The oil spill at the Gulf of Mexico is killing marine food web where other marine creatures are dependent for food.
Pyrosomes, a cucumber shaped gelatinous organisms fed on by endangered turtles seen as mostly affected.
Along the coast, oil residue are being found inside the shells of young crabs which are the chief food in the diet of fish, marine turtles and shorebirds. Scientists warn the inevitable change of the ecosystem of the affected area and imperil the region’s multibillion fishing industry.

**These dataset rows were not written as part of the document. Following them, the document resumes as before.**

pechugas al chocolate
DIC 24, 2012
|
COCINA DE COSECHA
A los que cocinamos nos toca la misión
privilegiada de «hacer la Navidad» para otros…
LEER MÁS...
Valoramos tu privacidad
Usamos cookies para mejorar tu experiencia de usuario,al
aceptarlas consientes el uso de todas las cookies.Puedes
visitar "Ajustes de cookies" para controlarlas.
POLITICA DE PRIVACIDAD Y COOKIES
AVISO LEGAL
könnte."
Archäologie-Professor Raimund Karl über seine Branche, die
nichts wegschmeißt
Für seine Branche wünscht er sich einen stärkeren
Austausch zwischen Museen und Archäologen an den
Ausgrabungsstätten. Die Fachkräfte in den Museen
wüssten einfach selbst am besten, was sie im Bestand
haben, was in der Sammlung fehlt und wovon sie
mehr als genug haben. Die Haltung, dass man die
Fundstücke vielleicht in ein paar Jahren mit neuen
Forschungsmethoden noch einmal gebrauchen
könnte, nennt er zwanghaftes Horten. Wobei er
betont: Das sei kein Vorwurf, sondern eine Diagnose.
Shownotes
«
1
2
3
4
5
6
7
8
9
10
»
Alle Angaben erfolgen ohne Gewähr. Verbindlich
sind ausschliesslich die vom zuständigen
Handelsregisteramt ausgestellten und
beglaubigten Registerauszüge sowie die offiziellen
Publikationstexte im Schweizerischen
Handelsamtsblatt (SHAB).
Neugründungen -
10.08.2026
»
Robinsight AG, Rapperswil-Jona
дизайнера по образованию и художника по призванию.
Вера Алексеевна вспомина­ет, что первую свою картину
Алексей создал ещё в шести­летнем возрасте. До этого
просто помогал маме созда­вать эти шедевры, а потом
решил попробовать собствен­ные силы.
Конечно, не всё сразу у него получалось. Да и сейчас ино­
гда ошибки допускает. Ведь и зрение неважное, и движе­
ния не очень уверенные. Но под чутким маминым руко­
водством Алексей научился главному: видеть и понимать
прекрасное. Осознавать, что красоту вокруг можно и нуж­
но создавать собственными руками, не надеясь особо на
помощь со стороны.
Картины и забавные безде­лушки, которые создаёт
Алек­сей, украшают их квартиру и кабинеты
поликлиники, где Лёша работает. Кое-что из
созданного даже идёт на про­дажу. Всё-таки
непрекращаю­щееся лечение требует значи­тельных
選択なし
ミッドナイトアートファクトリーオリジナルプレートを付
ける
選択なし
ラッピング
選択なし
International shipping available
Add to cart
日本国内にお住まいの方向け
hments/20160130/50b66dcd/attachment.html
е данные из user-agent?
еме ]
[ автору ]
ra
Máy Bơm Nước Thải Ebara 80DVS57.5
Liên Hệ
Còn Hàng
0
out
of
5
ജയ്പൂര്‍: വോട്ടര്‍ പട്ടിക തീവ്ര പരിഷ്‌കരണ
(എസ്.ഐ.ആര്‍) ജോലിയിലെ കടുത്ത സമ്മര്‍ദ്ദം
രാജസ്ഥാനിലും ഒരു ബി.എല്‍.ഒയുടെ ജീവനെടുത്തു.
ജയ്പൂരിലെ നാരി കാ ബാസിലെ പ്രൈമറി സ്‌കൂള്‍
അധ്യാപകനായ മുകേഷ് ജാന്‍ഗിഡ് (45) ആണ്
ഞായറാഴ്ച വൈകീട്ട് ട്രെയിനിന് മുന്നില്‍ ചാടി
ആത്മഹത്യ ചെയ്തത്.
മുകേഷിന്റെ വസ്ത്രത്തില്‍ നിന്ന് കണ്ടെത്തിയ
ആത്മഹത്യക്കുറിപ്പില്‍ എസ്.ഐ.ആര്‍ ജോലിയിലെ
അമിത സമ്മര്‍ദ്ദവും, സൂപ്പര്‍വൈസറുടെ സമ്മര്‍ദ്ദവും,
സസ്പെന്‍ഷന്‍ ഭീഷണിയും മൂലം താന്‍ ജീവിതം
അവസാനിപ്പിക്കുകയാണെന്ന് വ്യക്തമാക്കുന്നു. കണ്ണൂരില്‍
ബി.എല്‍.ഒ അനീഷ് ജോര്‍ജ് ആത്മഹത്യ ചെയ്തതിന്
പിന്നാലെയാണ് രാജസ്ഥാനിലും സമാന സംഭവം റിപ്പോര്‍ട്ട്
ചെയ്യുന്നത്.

The gulf oil spill estimated to be 182 million gallons of oil and around 12 billion cubic feet of natural gas. In a 10 kilometer radius around the BP operated Deepwater Horizon rig, there is a problem that natural gas levels to have reached 100,000 times than normal, these concentration of gas are pushing down oxygen levels as the gas gets broken down by bacteria.
When oxygen levels drop low enough, the breakdown of oil and gas grinds to a halt and life can’t be sustained according to chemical oceanographer John Kessler from A & M University and geochemist David Valentine from the University of California.
In the area, dead pyrosomes were also found. The 6 inch to a foot length marine food had been believed killed by the toxins brought by the oil spill. The death of pyrosomes could set off a ripple effect especially the sea turtles and some larger fish such as tuna.
The problem is just unfolding, that toxic oil could be entering seafood stocks as predators eat contaminated marine life.